L'accord révisé modifie quatre paramètres structurels. Premièrement, OpenAI n'est plus tenu d'héberger ses produits exclusivement sur Azure : il peut désormais recourir à n'importe quel fournisseur cloud. Deuxièmement, Microsoft conserve une licence non exclusive sur la propriété intellectuelle d'OpenAI jusqu'en 2032. Troisièmement, Microsoft cesse de verser un revenue share à OpenAI. Quatrièmement, OpenAI continue en revanche de reverser une part de ses revenus à Microsoft jusqu'en 2030, dans la limite d'un plafond total défini contractuellement.
Une réaction de marché disproportionnée
La volatilité immédiate s'explique par la fin de l'exclusivité Azure, perçue comme un avantage concurrentiel majeur pour Microsoft face à Google Cloud et AWS. Les traders ont vendu dans un premier réflexe, avant de réévaluer l'ensemble du tableau.
Car à y regarder de plus près, la position de Microsoft reste solide.
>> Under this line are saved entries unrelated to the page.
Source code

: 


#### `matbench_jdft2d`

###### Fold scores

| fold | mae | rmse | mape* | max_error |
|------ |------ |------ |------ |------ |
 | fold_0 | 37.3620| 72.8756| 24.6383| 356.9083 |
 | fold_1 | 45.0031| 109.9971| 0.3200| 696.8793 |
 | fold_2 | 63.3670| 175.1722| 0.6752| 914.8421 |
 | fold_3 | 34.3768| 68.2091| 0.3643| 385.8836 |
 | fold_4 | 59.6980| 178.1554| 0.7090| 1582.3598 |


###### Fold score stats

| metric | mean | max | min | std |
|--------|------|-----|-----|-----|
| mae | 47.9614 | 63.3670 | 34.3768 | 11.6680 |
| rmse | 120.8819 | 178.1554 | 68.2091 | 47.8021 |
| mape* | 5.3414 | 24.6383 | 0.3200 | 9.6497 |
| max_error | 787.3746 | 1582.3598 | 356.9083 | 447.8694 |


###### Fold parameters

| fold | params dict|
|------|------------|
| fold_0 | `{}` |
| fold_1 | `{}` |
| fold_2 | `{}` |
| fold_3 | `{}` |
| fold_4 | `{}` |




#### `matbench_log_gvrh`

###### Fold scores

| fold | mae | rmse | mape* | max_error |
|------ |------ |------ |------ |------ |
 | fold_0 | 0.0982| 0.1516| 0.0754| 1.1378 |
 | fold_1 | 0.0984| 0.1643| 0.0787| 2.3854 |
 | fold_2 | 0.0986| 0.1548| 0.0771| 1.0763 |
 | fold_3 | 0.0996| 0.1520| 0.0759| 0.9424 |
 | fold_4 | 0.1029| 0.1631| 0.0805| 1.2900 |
L'accès à l'IP d'OpenAI jusqu'en 2032 lui garantit un ancrage technologique durable. Le flux de revenus entrant en provenance d'OpenAI jusqu'en 2030 compense partiellement la suppression du revenue share sortant. Et Azure demeure, en pratique, le partenaire cloud privilégié d'OpenAI, même sans exclusivité contractuelle.
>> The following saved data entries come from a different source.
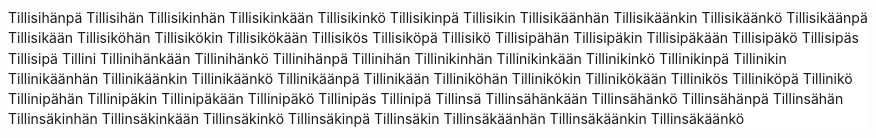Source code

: Tillisihänpä
Tillisihän
Tillisikinhän
Tillisikinkään
Tillisikinkö
Tillisikinpä
Tillisikin
Tillisikäänhän
Tillisikäänkin
Tillisikäänkö
Tillisikäänpä
Tillisikään
Tillisiköhän
Tillisikökin
Tillisikökään
Tillisikös
Tillisiköpä
Tillisikö
Tillisipähän
Tillisipäkin
Tillisipäkään
Tillisipäkö
Tillisipäs
Tillisipä
Tillini
Tillinihänkään
Tillinihänkö
Tillinihänpä
Tillinihän
Tillinikinhän
Tillinikinkään
Tillinikinkö
Tillinikinpä
Tillinikin
Tillinikäänhän
Tillinikäänkin
Tillinikäänkö
Tillinikäänpä
Tillinikään
Tilliniköhän
Tillinikökin
Tillinikökään
Tillinikös
Tilliniköpä
Tillinikö
Tillinipähän
Tillinipäkin
Tillinipäkään
Tillinipäkö
Tillinipäs
Tillinipä
Tillinsä
Tillinsähänkään
Tillinsähänkö
Tillinsähänpä
Tillinsähän
Tillinsäkinhän
Tillinsäkinkään
Tillinsäkinkö
Tillinsäkinpä
Tillinsäkin
Tillinsäkäänhän
Tillinsäkäänkin
Tillinsäkäänkö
Comme le souligne l'analyse de France Cryptos, l'impact net sur Microsoft est plutôt neutre à légèrement positif à moyen terme. La correction de 5 % reflétait surtout la disparition d'une prime d'exclusivité dans la valorisation du titre, et non une dégradation fondamentale du partenariat. La reprise quasi immédiate du cours en est la meilleure illustration.